PROBLEM TO WORK ON: Write what follows the passage on invisible watermarks in AI-generated text, beginning after its last sentence.

Just so we're on the same page.

 Speaking of AI, this lovely story was released before I took my writing vacation, but I didn't get around to it until now. It's pretty important because of AI's betrayal of its users (again, delicious schadenfreude), and it offers a look at the gross future of AI.

ATTN: AI "authors." If you wrote a book using AI, chances are, your text is covered with an invisible watermark.(They use it on images, too, so where did you get your book cover?) Google definitely does that, and if they do it, I'm sure the others do, too. Google's is called SynthID, and apologies for the giant quote block, but this is how it works:

SynthID-Text works by discreetly interfering in the generation process: It alters some of the words that a chatbot outputs to the user in a way that’s invisible to humans but clear to a SynthID detector. “Such modifications introduce a statistical signature into the generated text,” the researchers write in the paper. “During the watermark detection phase, the signature can be measured to determine whether the text was indeed generated by the watermarked LLM.”

EXERCISE DATA:

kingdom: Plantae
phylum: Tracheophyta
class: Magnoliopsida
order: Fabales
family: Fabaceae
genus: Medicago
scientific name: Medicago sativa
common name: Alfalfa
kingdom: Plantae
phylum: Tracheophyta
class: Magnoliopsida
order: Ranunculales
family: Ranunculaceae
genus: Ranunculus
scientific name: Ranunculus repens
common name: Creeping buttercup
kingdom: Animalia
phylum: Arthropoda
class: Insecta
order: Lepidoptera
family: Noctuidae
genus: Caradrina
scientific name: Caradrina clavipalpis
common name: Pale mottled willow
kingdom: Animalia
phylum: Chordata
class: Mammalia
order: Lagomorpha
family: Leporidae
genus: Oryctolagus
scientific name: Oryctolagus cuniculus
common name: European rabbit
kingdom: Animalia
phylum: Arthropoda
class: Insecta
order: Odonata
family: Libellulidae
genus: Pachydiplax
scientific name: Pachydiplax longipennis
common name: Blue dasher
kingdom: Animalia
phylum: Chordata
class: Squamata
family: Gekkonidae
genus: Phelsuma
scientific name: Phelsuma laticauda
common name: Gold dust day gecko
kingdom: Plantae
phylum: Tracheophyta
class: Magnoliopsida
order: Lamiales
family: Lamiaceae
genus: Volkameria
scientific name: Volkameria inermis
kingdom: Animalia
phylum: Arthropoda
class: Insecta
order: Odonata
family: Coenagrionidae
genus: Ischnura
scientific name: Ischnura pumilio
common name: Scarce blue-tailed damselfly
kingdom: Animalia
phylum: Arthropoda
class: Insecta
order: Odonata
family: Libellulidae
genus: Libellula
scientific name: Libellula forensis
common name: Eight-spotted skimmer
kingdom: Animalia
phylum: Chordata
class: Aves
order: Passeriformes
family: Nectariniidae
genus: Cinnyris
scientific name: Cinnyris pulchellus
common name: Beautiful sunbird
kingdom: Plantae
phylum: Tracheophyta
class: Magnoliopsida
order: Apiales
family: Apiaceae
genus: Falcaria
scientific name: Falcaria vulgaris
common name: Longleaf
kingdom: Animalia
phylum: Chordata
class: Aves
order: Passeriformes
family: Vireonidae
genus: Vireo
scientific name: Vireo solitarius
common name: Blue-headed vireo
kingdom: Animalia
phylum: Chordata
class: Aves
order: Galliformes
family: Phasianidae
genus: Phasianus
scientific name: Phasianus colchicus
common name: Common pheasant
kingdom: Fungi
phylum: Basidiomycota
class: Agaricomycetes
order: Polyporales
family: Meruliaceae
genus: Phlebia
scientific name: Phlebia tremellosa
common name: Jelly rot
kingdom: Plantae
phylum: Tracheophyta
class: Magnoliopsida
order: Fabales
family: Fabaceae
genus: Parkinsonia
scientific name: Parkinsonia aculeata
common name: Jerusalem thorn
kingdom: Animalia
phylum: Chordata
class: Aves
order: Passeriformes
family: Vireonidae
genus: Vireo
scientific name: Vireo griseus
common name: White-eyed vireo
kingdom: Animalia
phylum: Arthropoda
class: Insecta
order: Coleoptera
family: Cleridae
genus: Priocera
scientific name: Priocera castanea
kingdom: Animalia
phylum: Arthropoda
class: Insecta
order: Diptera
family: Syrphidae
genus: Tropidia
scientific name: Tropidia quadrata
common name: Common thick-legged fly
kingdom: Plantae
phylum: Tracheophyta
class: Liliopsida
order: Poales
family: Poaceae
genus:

EXERCISE ANSWER:
The LLMs that power chatbots work by generating sentences word by word, looking at the context of what has come before to choose a likely next word. Essentially, SynthID-Text interferes by randomly assigning number scores to candidate words and having the LLM output words with higher scores. Later, a detector can take in a piece of text and calculate its overall score; watermarked text will have a higher score than non-watermarked text. The DeepMind team checked their system’s performance against other text watermarking tools that alter the generation process, and found that it did a better job of detecting watermarked text.

Why does the watermark exist? The article suggests a few reasons, and you can read it here if you wish. They claim to be doing God's work, helping the normies figure out if text was generated with AI or not. The tool isn't 100% accurate, but that's not my issue with this. Because if their mission statement with the watermark is true, then why isn't SynthID in the hands of said normies? The website certainly claims it is, but nope. I looked all over. There's no option for someone like me to use it. I even asked Gemini, and Gemini bullshitted me like Donald Trump in front of a crowd.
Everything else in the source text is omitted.